- [MATERIAL PROVIDED]:
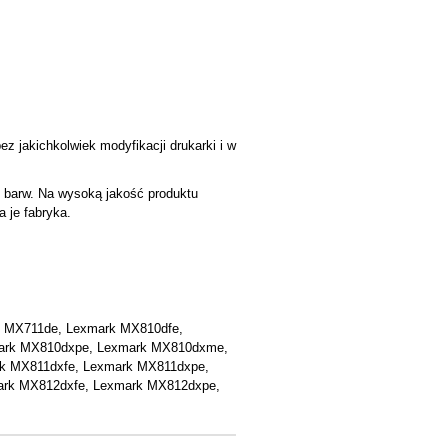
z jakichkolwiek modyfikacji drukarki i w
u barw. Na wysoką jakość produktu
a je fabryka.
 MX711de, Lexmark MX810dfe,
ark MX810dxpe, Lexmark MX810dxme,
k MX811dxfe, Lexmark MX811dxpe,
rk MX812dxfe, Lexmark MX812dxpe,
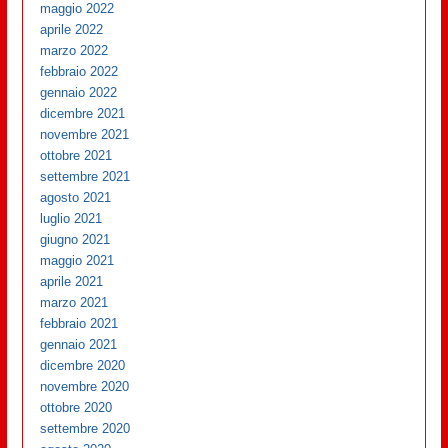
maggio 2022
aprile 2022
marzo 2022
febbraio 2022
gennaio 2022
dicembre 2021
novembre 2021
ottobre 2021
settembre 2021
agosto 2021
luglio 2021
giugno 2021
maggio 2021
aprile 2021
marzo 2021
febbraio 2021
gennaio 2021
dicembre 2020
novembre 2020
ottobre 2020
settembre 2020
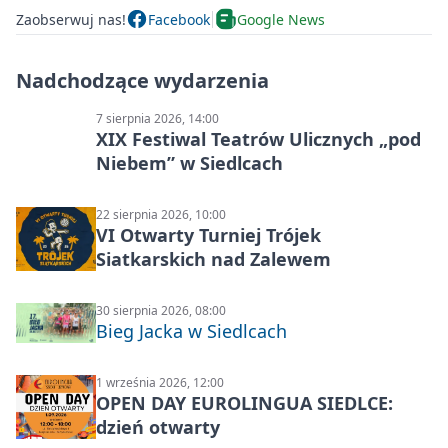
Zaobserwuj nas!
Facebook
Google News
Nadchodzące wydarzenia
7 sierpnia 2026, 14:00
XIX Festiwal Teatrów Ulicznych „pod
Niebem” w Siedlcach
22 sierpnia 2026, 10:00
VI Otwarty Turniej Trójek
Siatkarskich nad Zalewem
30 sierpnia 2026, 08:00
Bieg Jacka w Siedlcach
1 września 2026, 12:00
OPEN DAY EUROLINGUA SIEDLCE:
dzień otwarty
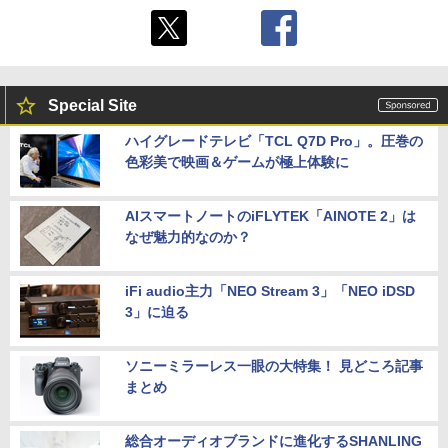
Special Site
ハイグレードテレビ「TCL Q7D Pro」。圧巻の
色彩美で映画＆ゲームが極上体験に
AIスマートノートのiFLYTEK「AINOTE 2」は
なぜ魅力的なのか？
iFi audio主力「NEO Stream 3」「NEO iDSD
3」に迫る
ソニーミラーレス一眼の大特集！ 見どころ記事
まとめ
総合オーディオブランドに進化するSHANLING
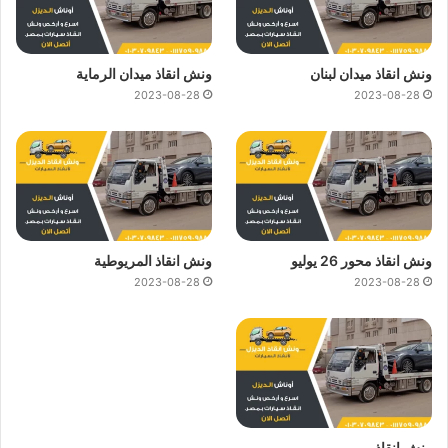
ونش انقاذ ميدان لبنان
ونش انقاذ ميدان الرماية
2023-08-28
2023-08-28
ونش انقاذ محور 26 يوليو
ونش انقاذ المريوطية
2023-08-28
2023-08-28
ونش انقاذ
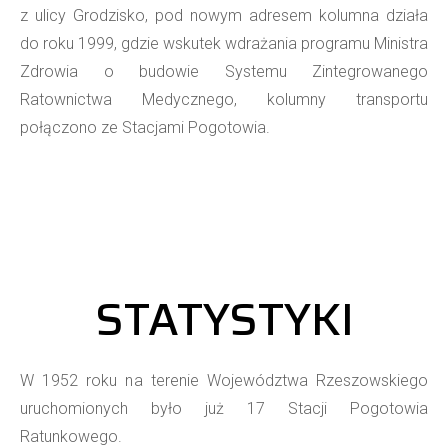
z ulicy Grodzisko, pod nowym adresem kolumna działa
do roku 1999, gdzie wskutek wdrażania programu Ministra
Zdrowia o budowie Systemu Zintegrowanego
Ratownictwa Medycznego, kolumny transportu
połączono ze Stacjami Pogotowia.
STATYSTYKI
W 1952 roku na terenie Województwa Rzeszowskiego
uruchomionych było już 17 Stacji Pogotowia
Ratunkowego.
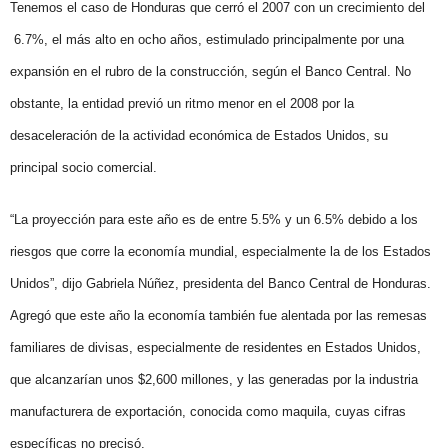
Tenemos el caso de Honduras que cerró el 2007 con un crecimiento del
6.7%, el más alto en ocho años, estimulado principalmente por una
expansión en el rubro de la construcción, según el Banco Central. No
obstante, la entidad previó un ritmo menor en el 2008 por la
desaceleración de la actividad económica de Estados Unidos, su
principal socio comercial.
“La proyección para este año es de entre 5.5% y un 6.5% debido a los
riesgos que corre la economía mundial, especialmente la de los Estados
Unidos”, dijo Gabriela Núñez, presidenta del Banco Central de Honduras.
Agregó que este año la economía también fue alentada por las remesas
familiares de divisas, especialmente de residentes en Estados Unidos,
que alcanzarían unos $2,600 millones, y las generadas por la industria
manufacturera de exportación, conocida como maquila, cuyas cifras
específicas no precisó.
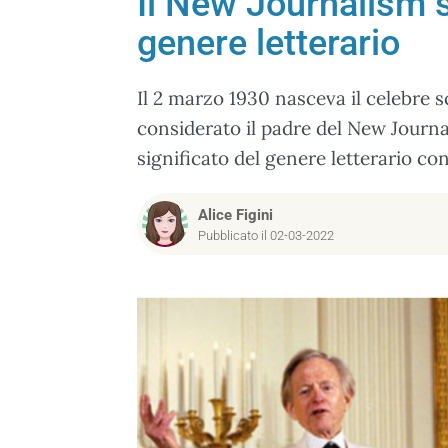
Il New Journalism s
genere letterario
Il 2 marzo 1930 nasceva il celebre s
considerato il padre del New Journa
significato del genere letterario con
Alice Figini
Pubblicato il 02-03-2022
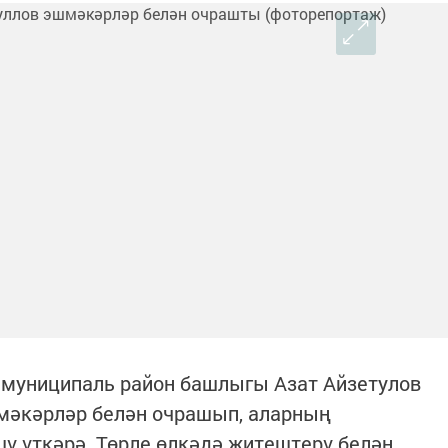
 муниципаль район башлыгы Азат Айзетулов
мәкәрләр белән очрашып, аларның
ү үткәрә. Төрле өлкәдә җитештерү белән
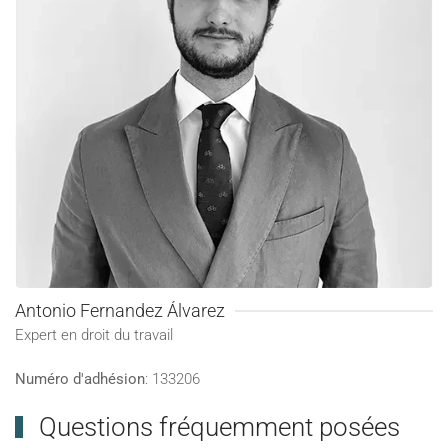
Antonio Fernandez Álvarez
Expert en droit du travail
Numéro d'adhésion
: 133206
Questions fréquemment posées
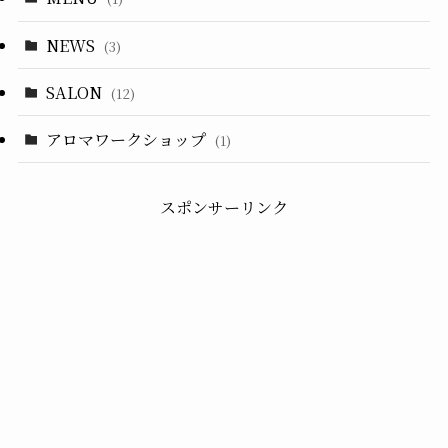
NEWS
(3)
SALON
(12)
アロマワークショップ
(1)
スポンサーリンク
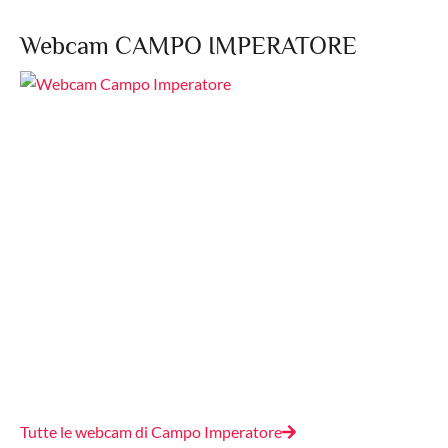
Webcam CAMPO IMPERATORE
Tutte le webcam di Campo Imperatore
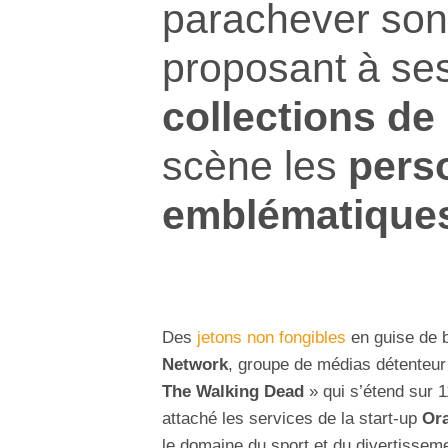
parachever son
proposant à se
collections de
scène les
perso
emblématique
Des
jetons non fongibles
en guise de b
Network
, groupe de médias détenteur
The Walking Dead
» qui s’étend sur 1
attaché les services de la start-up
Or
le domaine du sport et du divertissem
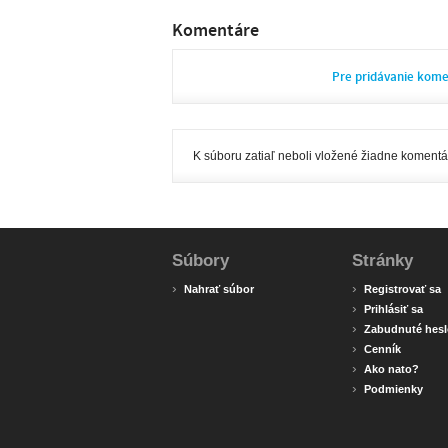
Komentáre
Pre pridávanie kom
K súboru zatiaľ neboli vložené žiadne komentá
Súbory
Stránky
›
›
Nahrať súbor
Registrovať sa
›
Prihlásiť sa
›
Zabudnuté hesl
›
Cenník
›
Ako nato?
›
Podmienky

- [EXERCISE DETAILS]: Filter the listing so that only lines holding the word "sierpnia" remain, and copy those lines.

- [ANSWER TO THIS PROBLEM]:
7 sierpnia 2026, 14:00
22 sierpnia 2026, 10:00
30 sierpnia 2026, 08:00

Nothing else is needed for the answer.